Levitt Warns of New Accounting Regulation, Investor Caution

Recent allegations about potential fraud, cover ups, document shredding and criminal investigations in the Enron scandal have once again given former SEC Chairman Arthur Levitt a platform to speak out against the status quo in the accounting profession.

Responding to Andersen's disclosure last week about destroying documents, Mr. Levitt told the Wall Street Journal that it is time for outside auditors to accept tough oversight through a new government-sponsored self-regulatory organization.

Mr. Levitt waged a campaign against the self-regulation of the profession during his tenure at the SEC. He clashed many times with the AICPA's ability to oversee the profession, and again called for "the industry to discount the AICPA as an oversight mechanism and put in place something new," he told the Wall Street Journal.

Mr. Levitt will again have a public platform to call for change in the regulatory process as he is scheduled to testify at the upcoming Senate Government Affairs Committee investigation of Enron. He hasn't yet decided if he will advocate new rules disallowing consulting fees for outside auditors.

Levitt Urges Caution Over Reports of US Earnings

Mr.
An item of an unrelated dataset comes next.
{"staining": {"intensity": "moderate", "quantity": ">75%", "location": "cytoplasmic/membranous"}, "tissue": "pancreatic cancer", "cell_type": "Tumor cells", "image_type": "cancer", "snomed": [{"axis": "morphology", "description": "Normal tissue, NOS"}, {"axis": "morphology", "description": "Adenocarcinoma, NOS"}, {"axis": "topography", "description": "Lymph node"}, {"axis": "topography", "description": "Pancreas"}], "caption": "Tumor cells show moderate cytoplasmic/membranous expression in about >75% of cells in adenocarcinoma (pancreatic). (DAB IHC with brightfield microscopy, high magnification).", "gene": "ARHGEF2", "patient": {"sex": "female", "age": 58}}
Levitt urged investors to ask tough questions and be skeptical about the earnings reports from US companies for the fourth quarter of 2001. The September 11 attacks and the recession have provided corporate America with camouflage to overstate losses, and investors should scrutinize reports at a higher level.

Mr. Levitt cautions investors to be aware of a rise in earnings manipulation due to recent accounting rule changes. "Unquestionably there is more financial information available to investors today - but it is being more severely massaged by companies to gain a competitive advantage," Mr. Levitt warned this weekend.